The results demonstrated that rifampin penetration into the brain was limited, and brain lesions in different locations in the same animal had different rifampin concentrations. Additionally, the movement of 11C-rifampin into the brain dropped-off dramatically two weeks into the treatment. The accuracy of the PET imaging was confirmed by direct postmortem measurements of rifampin in rabbit brain tissue throughout the course of the experiment. Importantly, levels of rifampin in the rabbit brains matched levels in post mortem tissue demonstrating that PET imaging of 11C-rifampin is a reliable technique for tracking antibiotic penetration into the brain.
“Currently, the only way to increase antibiotics in the brain is to increase the amount of drug given to the patient,” explains Jain. “However, we can’t just pump a ton of antibiotic into an individual, as that is toxic to the system. Our non-invasive measurement of antibiotic concentration in the brain will allow us to set a minimum rifampin dose needed to maintain effective treatment levels for TB meningitis.”
Having demonstrated successful antibiotic monitoring in the rabbit model, the researchers performed first-in-human studies in a 24-year-old female with TB meningitis. PET imaging was safe, without adverse effects and confirmed the findings observed in the animal studies. Finally, modeling the animal and human data, done in collaboration with researchers at the University of Maryland, allowed them to determine that a dose of more than 30 mg per kilogram would be needed to achieve consistent therapeutic level of rifampin in the brain.
“The rabbit study led the way to a very encouraging result in our first human subject. We now plan to use the PET system to determine the optimal dose of rifampin as well as other antibiotics for not only TB, but other infections such as MRSA,” explains Jain. “The goal is to incorporate imaging into precision medicine for infectious diseases. We believe this new approach could be tailored to individual patients at risk for treatment failure or those requiring optimized or prolonged antibiotics.”
The research team is also adapting their imaging-based precision medicine approach specifically for children, a “vulnerable and understudied population,” said Jain., “Such technologies may prove to be even more valuable for the infectious diseases that are particularly problematic in children.”
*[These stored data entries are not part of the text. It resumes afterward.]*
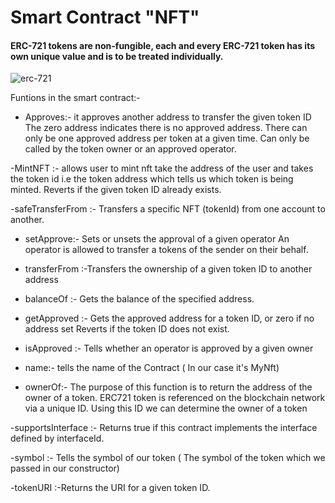 # Smart Contract "NFT"

#### ERC-721 tokens are non-fungible, each and every ERC-721 token has its own unique value and is to be treated individually.

![erc-721](https://user-images.githubusercontent.com/95535448/187863487-aa187c58-8ed3-4e6a-9183-5d89e52e059d.png)

Funtions in the smart contract:-
- Approves:- it approves another address to transfer the given token ID The zero address indicates there is no approved address. There can only be one approved address per token at a given time. Can only be called by the token owner or an approved operator.
 
-MintNFT :- allows user to mint nft take the address of the user and takes the token id i.e the token address which tells us which token is being minted. Reverts if the given token ID already exists.

-safeTransferFrom :- Transfers a specific NFT (tokenId) from one account  to another.

- setApprove:- Sets or unsets the approval of a given operator An operator is allowed to transfer a tokens of the sender on their behalf.

- transferFrom :-Transfers the ownership of a given token ID to another address

- balanceOf :- Gets the balance of the specified address.

- getApproved :- Gets the approved address for a token ID, or zero if no address set Reverts if the token ID does not exist.

- isApproved :- Tells whether an operator is approved by a given owner

- name:- tells the name of the Contract ( In our case it's MyNft)

- ownerOf:- The purpose of this function is to return the address of the owner of a token. ERC721 token is referenced on the blockchain network via a unique ID. Using this ID we can determine the owner of a token

-supportsInterface :- Returns true if this contract implements the interface defined by interfaceId.

-symbol :- Tells the symbol of our token ( The symbol of the token which we passed in our constructor)

-tokenURI :-Returns the URI for a given token ID.
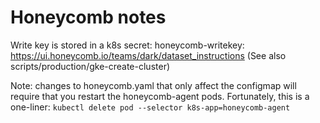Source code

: # Honeycomb notes

Write key is stored in a k8s secret: honeycomb-writekey: https://ui.honeycomb.io/teams/dark/dataset_instructions (See also scripts/production/gke-create-cluster)

Note: changes to honeycomb.yaml that only affect the configmap will require that
you restart the honeycomb-agent pods. Fortunately, this is a one-liner:
`kubectl delete pod --selector k8s-app=honeycomb-agent`
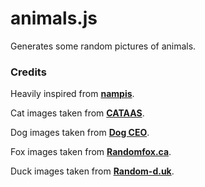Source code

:# animals.js

Generates some random pictures of animals.

### Credits

Heavily inspired from [**nampis**](https://npmjs.com/package/nampis).

Cat images taken from [**CATAAS**](https://cataas.com).

Dog images taken from [**Dog CEO**](https://dog.ceo).

Fox images taken from [**Randomfox.ca**](https://randomfox.ca/).

Duck images taken from [**Random-d.uk**](https://random-d.uk/).
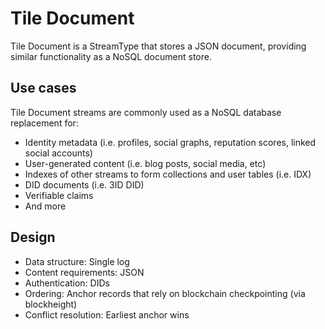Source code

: # Tile Document

Tile Document is a StreamType that stores a JSON document, providing similar functionality as a NoSQL document store.

## Use cases

Tile Document streams are commonly used as a NoSQL database replacement for:

- Identity metadata (i.e. profiles, social graphs, reputation scores, linked social accounts)
- User-generated content (i.e. blog posts, social media, etc)
- Indexes of other streams to form collections and user tables (i.e. IDX)
- DID documents (i.e. 3ID DID)
- Verifiable claims
- And more

## Design

- Data structure: Single log
- Content requirements: JSON
- Authentication: DIDs
- Ordering: Anchor records that rely on blockchain checkpointing (via blockheight)
- Conflict resolution: Earliest anchor wins

</br>
</br>
</br>
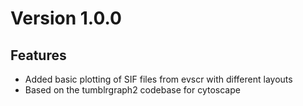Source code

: # Version 1.0.0

## Features

- Added basic plotting of SIF files from evscr with different layouts
- Based on the tumblrgraph2 codebase for cytoscape
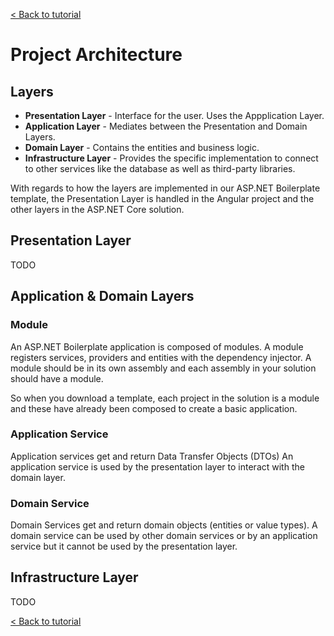 [< Back to tutorial](README.md)

# Project Architecture

## Layers
* __Presentation Layer__ - Interface for the user. Uses the Appplication Layer.
* __Application Layer__ - Mediates between the Presentation and Domain Layers.
* __Domain Layer__ - Contains the entities and business logic.
* __Infrastructure Layer__ - Provides the specific implementation to connect to other services like the database as well as third-party libraries.

With regards to how the layers are implemented in our ASP\.NET Boilerplate template, the Presentation Layer is handled in the Angular project and the other layers in the ASP\.NET Core solution.

## Presentation Layer
TODO

## Application & Domain Layers

### Module
An ASP\.NET Boilerplate application is composed of modules. A module registers services, providers and entities with the dependency injector. A module should be in its own assembly and each assembly in your solution should have a module.

So when you download a template, each project in the solution is a module and these have already been composed to create a basic application.

### Application Service
Application services get and return Data Transfer Objects (DTOs)
An application service is used by the presentation layer to interact with the domain layer.

### Domain Service
Domain Services get and return domain objects (entities or value types).
A domain service can be used by other domain services or by an application service but it cannot be used by the presentation layer.

## Infrastructure Layer
TODO

[< Back to tutorial](README.md)
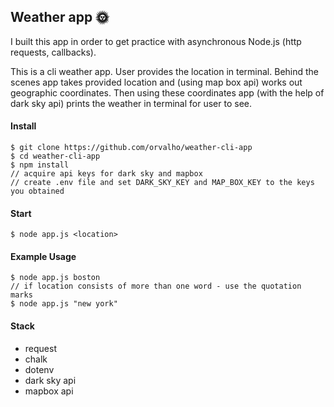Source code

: ## Weather app 🌞

I built this app in order to get practice with asynchronous Node.js (http requests, callbacks).

This is a cli weather app. User provides the location in terminal. Behind the scenes app takes provided location and (using map box api) works out geographic coordinates. Then using these coordinates app (with the help of dark sky api) prints the weather in terminal for user to see.

#### Install

    $ git clone https://github.com/orvalho/weather-cli-app
    $ cd weather-cli-app
    $ npm install
    // acquire api keys for dark sky and mapbox
    // create .env file and set DARK_SKY_KEY and MAP_BOX_KEY to the keys you obtained

#### Start

    $ node app.js <location>

#### Example Usage
  
    $ node app.js boston
    // if location consists of more than one word - use the quotation marks 
    $ node app.js "new york"   

#### Stack

-   request
-   chalk
-   dotenv
-   dark sky api
-   mapbox api


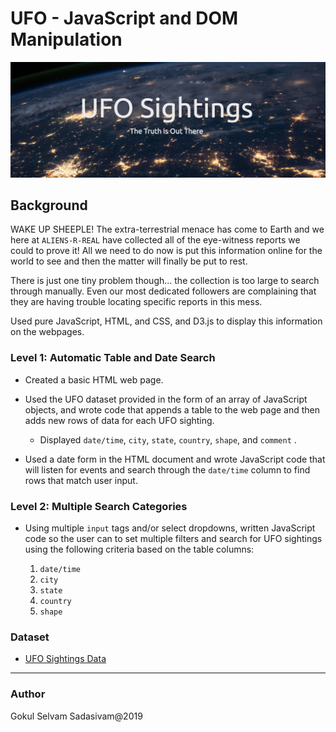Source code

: # UFO - JavaScript and DOM Manipulation

![ufo_sighting](Images/ufo_sighting.jpg)

## Background

WAKE UP SHEEPLE! The extra-terrestrial menace has come to Earth and we here at `ALIENS-R-REAL` have collected all of the eye-witness reports we could to prove it! All we need to do now is put this information online for the world to see and then the matter will finally be put to rest.

There is just one tiny problem though... the collection is too large to search through manually. Even our most dedicated followers are complaining that they are having trouble locating specific reports in this mess.

Used pure JavaScript, HTML, and CSS, and D3.js to display this information on the webpages.

### Level 1: Automatic Table and Date Search

* Created a basic HTML web page.

* Used the UFO dataset provided in the form of an array of JavaScript objects, and wrote code that appends a table to the web page and then adds new rows of data for each UFO sighting.

  * Displayed `date/time`, `city`, `state`, `country`, `shape`, and `comment` .

* Used a date form in the HTML document and wrote JavaScript code that will listen for events and search through the `date/time` column to find rows that match user input.

### Level 2: Multiple Search Categories

* Using multiple `input` tags and/or select dropdowns, written JavaScript code so the user can to set multiple filters and search for UFO sightings using the following criteria based on the table columns:

  1. `date/time`
  2. `city`
  3. `state`
  4. `country`
  5. `shape`

### Dataset

* [UFO Sightings Data](Code/static/js/data.js)

- - -

### Author

Gokul Selvam Sadasivam@2019
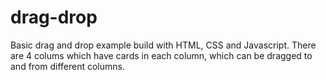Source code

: # drag-drop
Basic drag and drop example build with HTML, CSS and Javascript.
There are 4 colums which have cards in each column, which can be dragged to and from different columns.
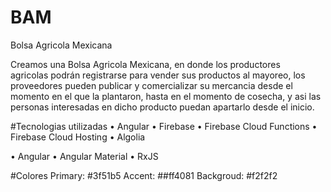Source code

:# BAM
Bolsa Agricola Mexicana

Creamos una Bolsa Agricola Mexicana, en donde los productores agricolas podrán registrarse para vender sus productos al mayoreo, los proveedores pueden publicar y comercializar su mercancia desde el momento en el que la plantaron, hasta en el momento de cosecha, y asi las personas interesadas en dicho producto puedan apartarlo desde el inicio.

#Tecnologias utilizadas
• Angular
• Firebase
• Firebase Cloud Functions
• Firebase Cloud Hosting
• Algolia

• Angular
• Angular Material
• RxJS

#Colores
Primary: #3f51b5
Accent: ##ff4081
Backgroud: #f2f2f2
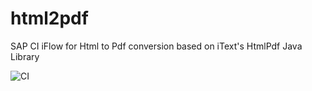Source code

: # html2pdf
SAP CI iFlow for Html to Pdf conversion based on iText's HtmlPdf Java Library

![CI](https://github.com/user-attachments/assets/5fffc58e-796c-43a1-a336-18d0f795d51a)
The study is reported in the December issue of Science Translational Medicine. This work was funded by the National Institutes of Health through a Director’s Transformative Research Award R01-EB020539, R01-HL131829, R01-HD069562, and K12-HD047349. Additional support was provided through a ‘Stimulating and Advancing ACCM Research’ [StAAR] grant from the Department of Anesthesiology and Critical Care Medicine, Johns Hopkins Medicine, and the Johns Hopkins All Children’s Hospital Foundation Institutional Grant Program.
Reference: Noninvasive 11C-Rifampin Positron Emission Tomography Reveals Drug Biodistribution in Tuberculous Meningitis. Elizabeth W. Tucker, Beatriz Guglieri-Lopez5, Alvaro A. Ordonez, Brittaney Ritchie, Mariah H. Klunk, Richa Sharma, Yong S. Chang, Julian Sanchez-Bautista, Sarah Frey, Martin A. Lodge, Steven P. Rowe, Daniel P. Holt, Joga Gobburu, Charles A. Peloquin, William B. Mathews, Robert F. Dannals, Carlos A. Pardo, Sujatha Kannan, Vijay Ivaturi, Sanjay K. Jain. Science Translational Medicine 05 Dec 2018: Vol. 10, Issue 470.